ドジャース・大谷翔平投手(31)の歴史的大活躍に、世界の王も驚愕した。大谷は27日(日本時間28日)のブルージェイズとのワールドシリーズ(WS)第3戦に「1番・DH」で先発出場。3回にWS2号ソロを放つと、7回には貴重な同点弾となる3号ソロを叩き込んだ。初回に右二塁打、5回には左中間適時二塁打を放ち、この試合4打数4安打3打点、3得点、4敬遠を含む5四球と圧巻のパフォーマンスだった。

 大谷の奮闘が実を結ぶ形で、チームは延長18回にフリーマンのサヨナラ弾が飛び出し、6―5の劇的勝利。投手は先発・グラスノーから9人の継投で乗り切った。2日前に先発した山本が18回表にブルペン入りして投球練習を行うなど6時間39分の総力戦を制し、対戦成績を2勝1敗とした。

 漫画の主人公のような活躍と、球史に残る激闘。

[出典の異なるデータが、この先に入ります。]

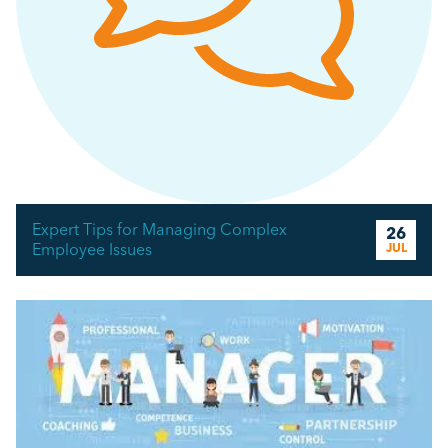
Expert Tips for Managing Complex
26
Employee Issues
JUL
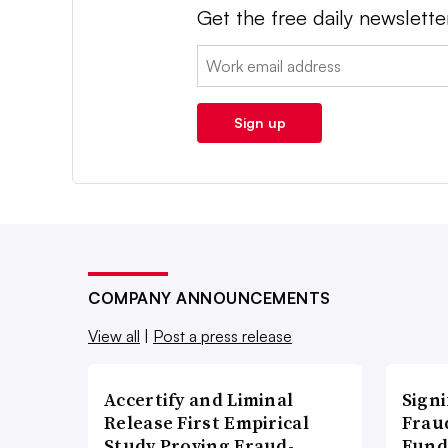
Get the free daily newslette
Email:
Sign up
COMPANY ANNOUNCEMENTS
View all
|
Post a press release
Accertify and Liminal
Signi
Release First Empirical
Frau
Study Proving Fraud-
Fund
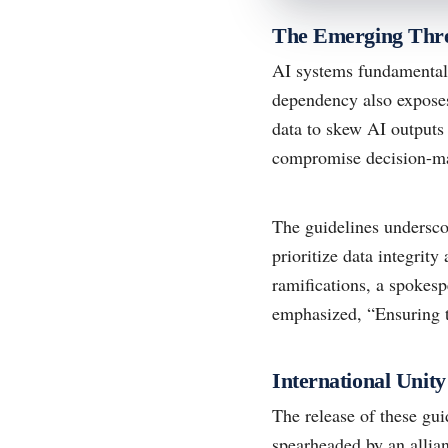
The Emerging Thre
AI systems fundamentally
dependency also exposes
data to skew AI outputs 
compromise decision-mak
The guidelines undersco
prioritize data integrit
ramifications, a spokes
emphasized, “Ensuring th
International Unit
The release of these gui
spearheaded by an allia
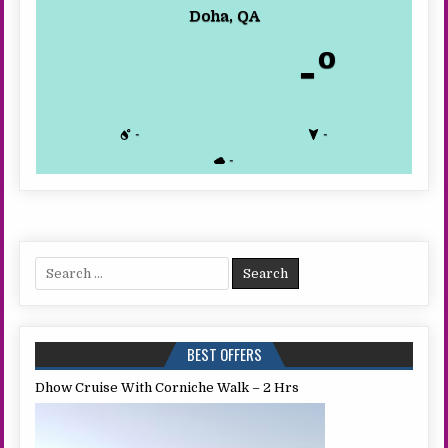
Doha, QA
-º
-
-
-
Search
for:
BEST OFFERS
Dhow Cruise With Corniche Walk – 2 Hrs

日本シリーズ第3戦(甲子園)前に海の向こうから届いたニュースに、ソフトバンク・王貞治球団会長(85)も大いに胸を高鳴らせた。なんと言っても獅子奮迅の活躍で勝利を呼び込んだ大谷への称賛は尽きなかった。2発を含む全9出塁。「本当にすごかったねー。相手も極端にあれだけやらないと、抑えられないと思ってやってんだろうけどね」。とりわけ勝負を避けられるシーンに着目し、大谷のすご味、貫禄を称賛した。

 2本のホームランについては「(1本目は)あれを切れないで入れるのが大したもんだよな。そして(2本目は)幅広く打てるからね、レフトまで。レフトに打つのは普通の左打者にとっては至難の技なんだけど、彼にとっては特別なことじゃないもんね」と絶賛。技術とパワーを兼ね備えた2発に、通算868本塁打の世界の王も感服の様子だった。